Find a facility. Seek out a facility in your community appropriate for serving as a halfway house. Look for a building with multiple apartments or rooms that provide individuals with a private or semi-private living space as well as rooms capable of holding meetings and supporting a group living environment. Check with the city zoning board to ensure the facility is properly zoned for multiple dwellings and is not in a single-family, residential zoned area. Purchase the property if funding exists as this allows you to renovate and change the property to fit the needs of your organization.
Obtain supplies and equipment. Determine what furniture you need for your halfway house. Appeal to the community for donations, or partner with a thrift store to obtain furniture they receive as donations for free or a discounted rate. Buy initial disposable products needed to operate the home such as cleaning supplies, food and toiletries. Make a plan for how these will be purchased and replaced in the future.
Determine house specifics. Decide how people will be chosen to live in the halfway house as well as what time frame exists for how long they can stay there. Set rules that residents must follow including any curfew times or chores they must complete. Develop a procedure for addressing any problems with residents as well as dismissing them if they violate the rules or fail to meet the requirements to continue living in the halfway house. Establish a schedule for the house that details meal times as well as when group activities will occur for the residents. Plan to hold at least one group house meeting each week to discuss any issues concerning the operation of the halfway house with all residents at the same time.

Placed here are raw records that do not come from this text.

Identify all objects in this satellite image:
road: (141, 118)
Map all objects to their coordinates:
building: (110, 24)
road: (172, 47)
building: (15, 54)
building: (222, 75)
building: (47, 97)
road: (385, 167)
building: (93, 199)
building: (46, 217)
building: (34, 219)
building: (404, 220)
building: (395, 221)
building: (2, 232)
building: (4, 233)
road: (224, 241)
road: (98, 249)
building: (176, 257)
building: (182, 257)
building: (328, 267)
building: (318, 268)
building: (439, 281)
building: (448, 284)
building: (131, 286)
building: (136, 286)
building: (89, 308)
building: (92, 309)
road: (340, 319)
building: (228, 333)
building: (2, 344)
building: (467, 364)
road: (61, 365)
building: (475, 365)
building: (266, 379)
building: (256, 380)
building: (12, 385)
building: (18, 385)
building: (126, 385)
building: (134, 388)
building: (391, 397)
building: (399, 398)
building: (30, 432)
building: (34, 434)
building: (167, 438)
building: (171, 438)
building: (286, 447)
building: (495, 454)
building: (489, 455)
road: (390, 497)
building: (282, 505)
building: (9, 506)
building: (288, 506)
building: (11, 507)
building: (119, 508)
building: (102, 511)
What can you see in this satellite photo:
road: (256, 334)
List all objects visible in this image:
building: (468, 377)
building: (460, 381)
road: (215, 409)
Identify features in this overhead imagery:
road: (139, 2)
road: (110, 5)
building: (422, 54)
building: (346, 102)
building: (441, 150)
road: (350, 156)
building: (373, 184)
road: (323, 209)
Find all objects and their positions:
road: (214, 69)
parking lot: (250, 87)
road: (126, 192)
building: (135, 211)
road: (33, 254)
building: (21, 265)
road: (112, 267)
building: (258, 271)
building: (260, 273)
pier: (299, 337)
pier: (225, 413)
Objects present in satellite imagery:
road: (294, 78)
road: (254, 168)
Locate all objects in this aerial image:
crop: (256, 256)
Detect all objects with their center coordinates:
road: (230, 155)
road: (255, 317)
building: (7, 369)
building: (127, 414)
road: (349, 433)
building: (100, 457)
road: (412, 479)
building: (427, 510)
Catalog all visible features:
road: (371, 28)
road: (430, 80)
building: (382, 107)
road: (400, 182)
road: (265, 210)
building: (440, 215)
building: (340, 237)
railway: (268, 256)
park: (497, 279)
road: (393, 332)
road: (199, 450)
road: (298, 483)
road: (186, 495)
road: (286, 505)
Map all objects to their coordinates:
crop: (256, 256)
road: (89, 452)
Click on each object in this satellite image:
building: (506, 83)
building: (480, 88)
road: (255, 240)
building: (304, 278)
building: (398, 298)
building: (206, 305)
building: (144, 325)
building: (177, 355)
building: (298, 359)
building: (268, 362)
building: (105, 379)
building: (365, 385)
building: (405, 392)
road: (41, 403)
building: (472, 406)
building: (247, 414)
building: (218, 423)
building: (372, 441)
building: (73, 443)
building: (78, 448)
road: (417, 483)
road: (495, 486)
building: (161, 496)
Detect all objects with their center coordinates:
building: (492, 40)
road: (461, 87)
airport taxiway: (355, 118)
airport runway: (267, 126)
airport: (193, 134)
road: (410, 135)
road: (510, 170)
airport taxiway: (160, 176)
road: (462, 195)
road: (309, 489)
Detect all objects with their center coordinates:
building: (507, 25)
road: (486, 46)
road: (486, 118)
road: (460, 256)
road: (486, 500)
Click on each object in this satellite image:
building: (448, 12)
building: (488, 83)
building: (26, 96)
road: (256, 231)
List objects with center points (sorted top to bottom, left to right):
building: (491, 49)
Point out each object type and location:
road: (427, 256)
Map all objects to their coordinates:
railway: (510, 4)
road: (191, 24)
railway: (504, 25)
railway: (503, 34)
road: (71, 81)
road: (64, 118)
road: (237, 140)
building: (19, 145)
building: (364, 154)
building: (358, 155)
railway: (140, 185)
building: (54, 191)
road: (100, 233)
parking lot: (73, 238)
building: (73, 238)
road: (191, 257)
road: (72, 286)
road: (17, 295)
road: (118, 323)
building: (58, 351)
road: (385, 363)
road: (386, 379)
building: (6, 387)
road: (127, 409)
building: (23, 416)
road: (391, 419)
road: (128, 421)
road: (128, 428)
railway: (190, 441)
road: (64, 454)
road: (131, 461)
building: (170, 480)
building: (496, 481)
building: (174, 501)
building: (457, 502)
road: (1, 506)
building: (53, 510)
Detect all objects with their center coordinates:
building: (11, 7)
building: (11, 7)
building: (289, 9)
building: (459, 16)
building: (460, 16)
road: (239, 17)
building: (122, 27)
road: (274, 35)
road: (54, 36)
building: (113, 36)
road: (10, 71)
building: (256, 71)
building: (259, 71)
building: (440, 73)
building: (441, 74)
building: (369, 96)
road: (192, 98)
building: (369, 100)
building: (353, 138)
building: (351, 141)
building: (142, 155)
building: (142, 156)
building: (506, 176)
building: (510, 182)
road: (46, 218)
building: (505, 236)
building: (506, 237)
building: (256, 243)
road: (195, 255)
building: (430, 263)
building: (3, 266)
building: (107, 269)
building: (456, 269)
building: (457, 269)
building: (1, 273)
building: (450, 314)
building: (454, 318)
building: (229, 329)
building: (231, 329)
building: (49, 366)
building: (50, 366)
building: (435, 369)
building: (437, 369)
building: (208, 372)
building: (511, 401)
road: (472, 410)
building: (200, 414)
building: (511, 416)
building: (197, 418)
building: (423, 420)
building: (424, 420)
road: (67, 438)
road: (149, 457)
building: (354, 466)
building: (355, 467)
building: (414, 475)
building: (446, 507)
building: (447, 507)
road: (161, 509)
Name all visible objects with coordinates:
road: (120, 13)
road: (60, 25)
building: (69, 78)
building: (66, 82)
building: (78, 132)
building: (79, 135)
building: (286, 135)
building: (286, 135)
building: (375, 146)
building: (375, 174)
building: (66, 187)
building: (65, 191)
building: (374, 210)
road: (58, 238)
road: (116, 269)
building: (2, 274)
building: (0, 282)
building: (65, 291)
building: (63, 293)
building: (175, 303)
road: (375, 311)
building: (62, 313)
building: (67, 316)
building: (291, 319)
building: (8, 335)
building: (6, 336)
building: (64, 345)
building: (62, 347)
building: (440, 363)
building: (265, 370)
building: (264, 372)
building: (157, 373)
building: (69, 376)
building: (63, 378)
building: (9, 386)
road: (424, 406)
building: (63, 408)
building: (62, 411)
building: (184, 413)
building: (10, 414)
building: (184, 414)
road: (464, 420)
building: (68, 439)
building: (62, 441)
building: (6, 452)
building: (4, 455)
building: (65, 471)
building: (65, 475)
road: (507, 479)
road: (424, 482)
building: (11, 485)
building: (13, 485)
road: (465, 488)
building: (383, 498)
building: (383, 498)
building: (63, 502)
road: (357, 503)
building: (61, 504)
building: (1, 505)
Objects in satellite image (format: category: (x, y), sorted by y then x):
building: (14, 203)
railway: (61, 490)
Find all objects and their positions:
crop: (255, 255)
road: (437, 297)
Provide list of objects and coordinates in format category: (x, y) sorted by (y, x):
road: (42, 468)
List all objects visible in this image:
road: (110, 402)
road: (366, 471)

Hire staff. Place advertisements in local newspapers in Minnesota or on popular career websites such as CareerBuilder, Monster and Indeed to recruit employees to work at your halfway house. Search for employees with experience working in the human services field or nonprofit sector with transitional populations, such as battered women, recently released convicts or homeless people. If your halfway house provides healthcare or counseling services, make sure that you hire staff that have the appropriate credentials and licenses required by the state of Minnesota. Provide all employees with training in safety and self defense, since violence can erupt at any moment given the transient population being served. Training should also cover how to handle a variety of emergency situations such as fire, illness or natural disasters.
Connect with community agencies. Network with professionals from other nonprofit agencies and organizations in your community that can be of assistance to the residents in your halfway house. Individuals residing in a halfway home often need assistance in finding a job, locating a permanent residence and dealing with personal problems. Refer clients with specific needs to the agencies in your community that can help with specific problems as this helps the resident make progress in your program and get back on their own two feet.
Open your halfway house. Once established, open the doors of your halfway house in Minnesota to provide a place to stay for the transitional population you serve. Accept clients to live at your halfway house based on the guidelines you created when establishing your organization and its policies. Promote your halfway house to individuals and organizations who can refer individuals to you. For example, police officers, medical professionals and the domestic abuse hotline are the individuals and groups most likely to refer battered women to your halfway house if that’s the clientele you serve.